**Provided data**
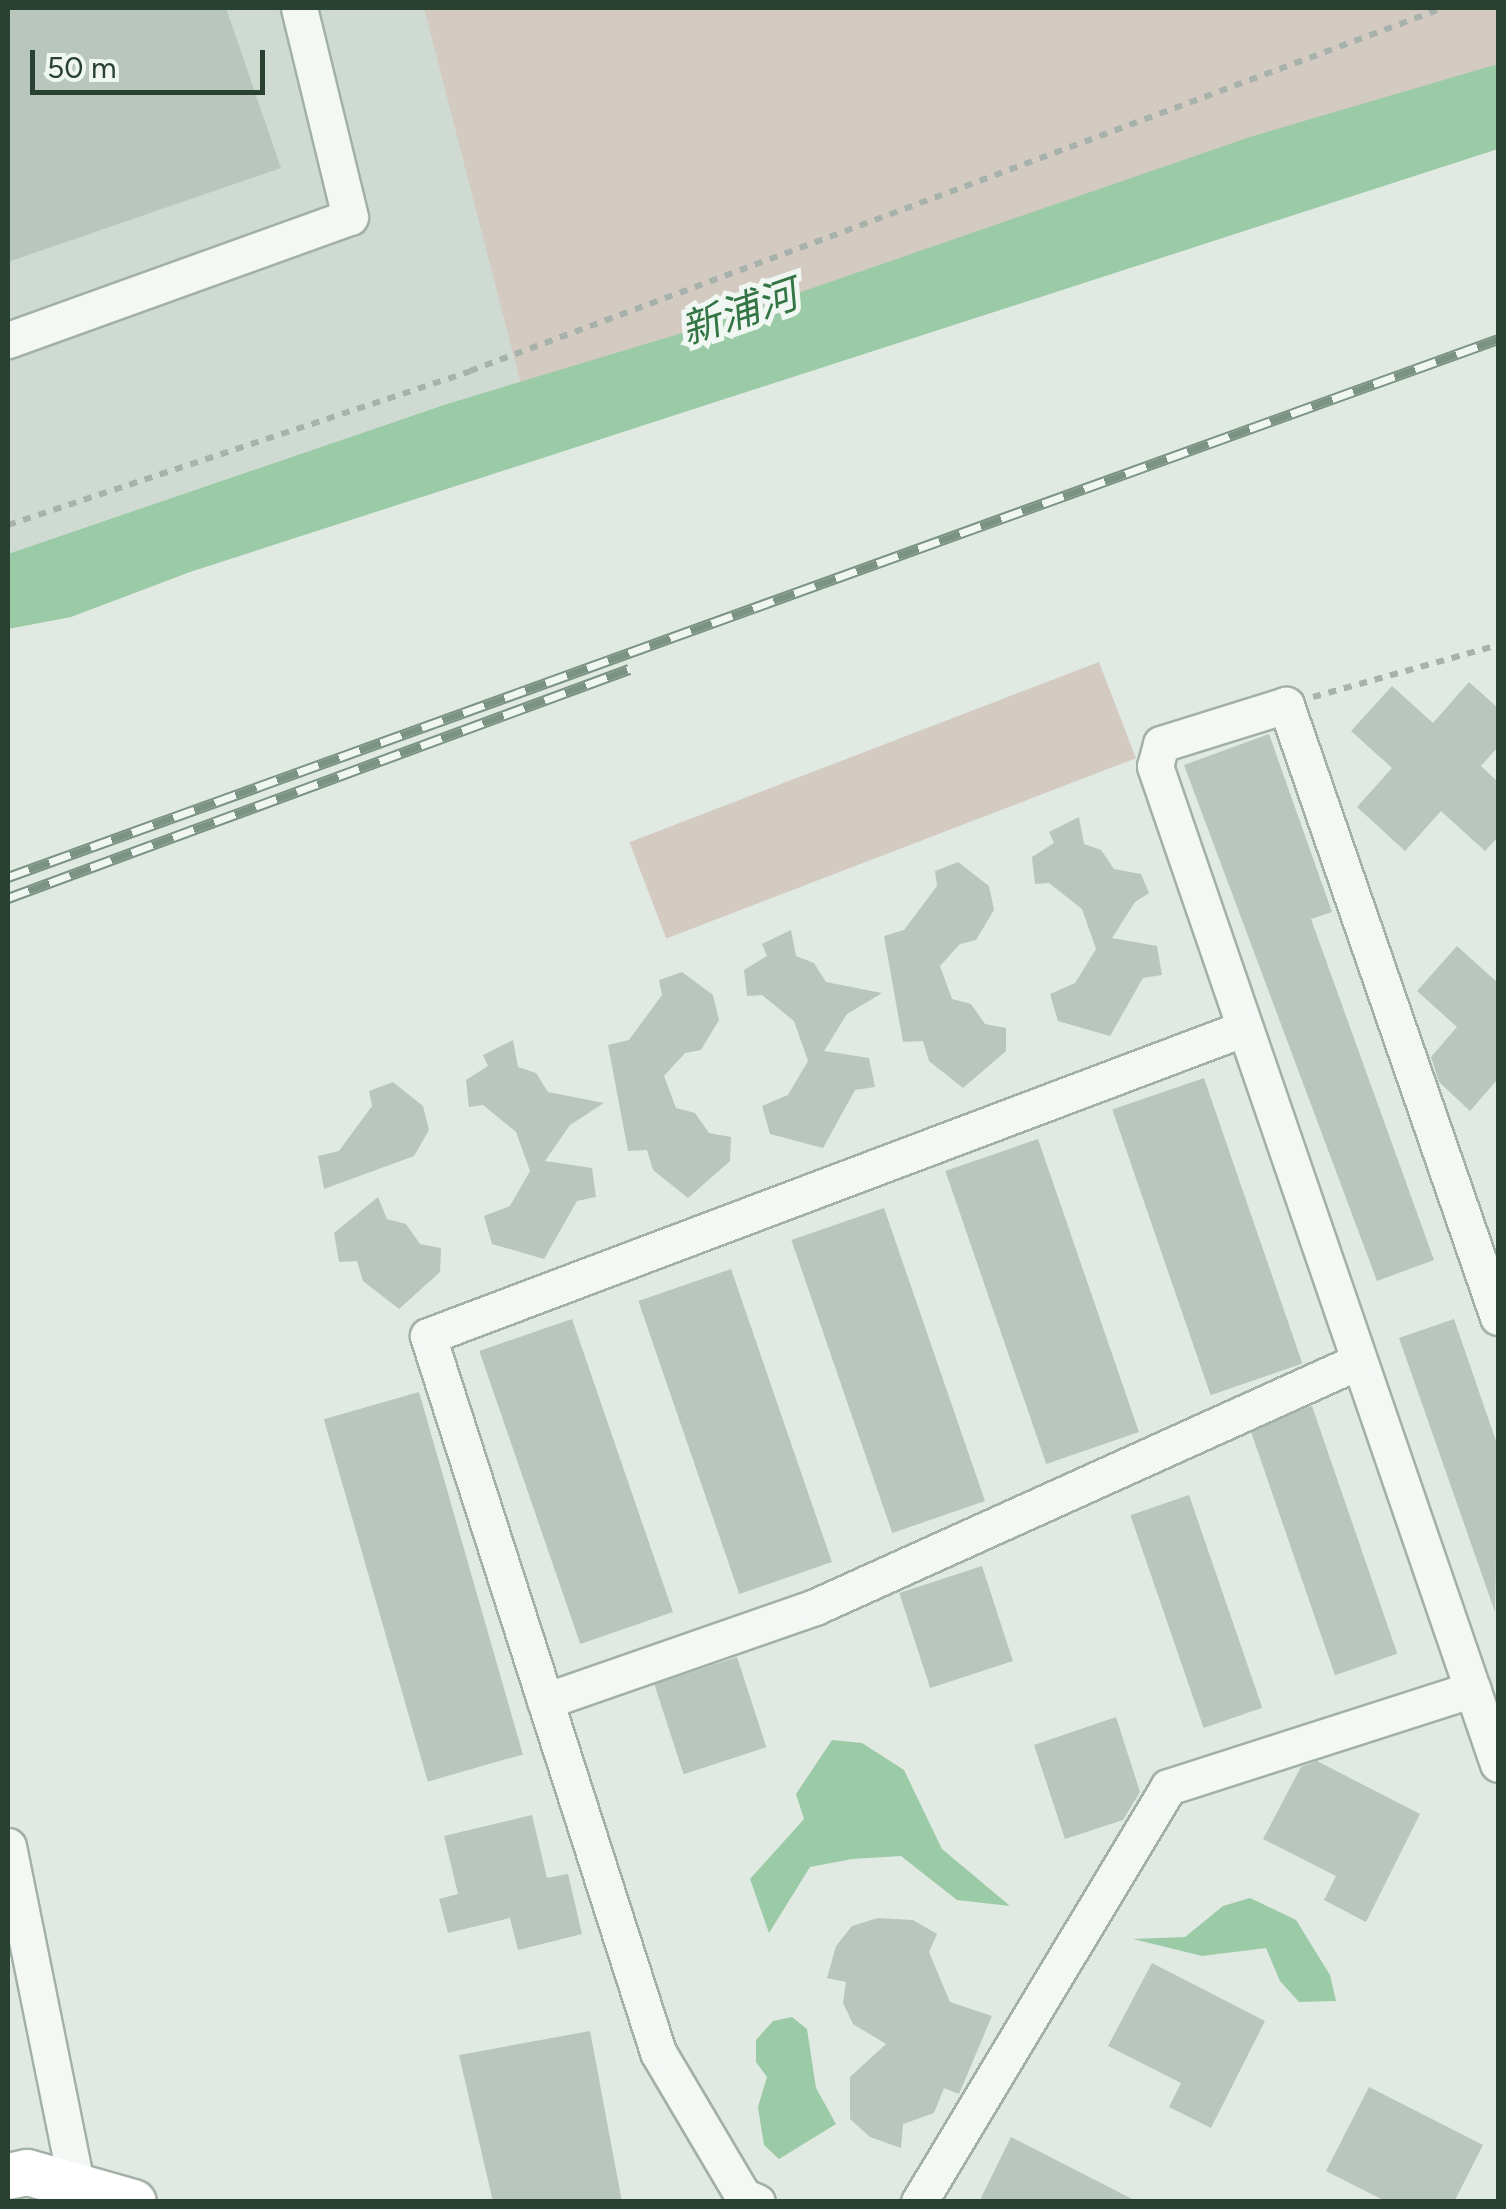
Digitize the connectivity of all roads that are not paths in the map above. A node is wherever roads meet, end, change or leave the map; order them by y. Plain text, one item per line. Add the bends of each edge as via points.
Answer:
1 (299, 8) edge
2 (8, 340) edge
3 (1245, 1028) junction
4 (1498, 1317) edge
5 (1359, 1361) junction
6 (1473, 1689) junction
7 (546, 1700) junction
8 (1498, 1764) edge
9 (8, 1846) edge
10 (8, 2176) edge
11 (63, 2193) edge
12 (8, 2200) edge
13 (132, 2202) edge
14 (757, 2202) edge
15 (920, 2202) edge

1 - 2 lane via 350,218
3 - 4 lane via 1155,766 1161,744 1286,705
3 - 5 lane
3 - 7 lane via 428,1336
5 - 6 lane
5 - 7 lane via 815,1607
6 - 8 lane
6 - 15 lane via 1168,1787
7 - 14 lane via 658,2052 742,2196
9 - 11 lane
10 - 11 main road via 28,2172
11 - 12 main road
11 - 13 main road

**Your assignment**
Pictures aside, repeat each entry in full and without change.

**Written answer**
Digitize the connectivity of all roads that are not paths in the map above. A node is wherever roads meet, end, change or leave the map; order them by y. Plain text, one item per line. Add the bends of each edge as via points.
Answer:
1 (299, 8) edge
2 (8, 340) edge
3 (1245, 1028) junction
4 (1498, 1317) edge
5 (1359, 1361) junction
6 (1473, 1689) junction
7 (546, 1700) junction
8 (1498, 1764) edge
9 (8, 1846) edge
10 (8, 2176) edge
11 (63, 2193) edge
12 (8, 2200) edge
13 (132, 2202) edge
14 (757, 2202) edge
15 (920, 2202) edge

1 - 2 lane via 350,218
3 - 4 lane via 1155,766 1161,744 1286,705
3 - 5 lane
3 - 7 lane via 428,1336
5 - 6 lane
5 - 7 lane via 815,1607
6 - 8 lane
6 - 15 lane via 1168,1787
7 - 14 lane via 658,2052 742,2196
9 - 11 lane
10 - 11 main road via 28,2172
11 - 12 main road
11 - 13 main road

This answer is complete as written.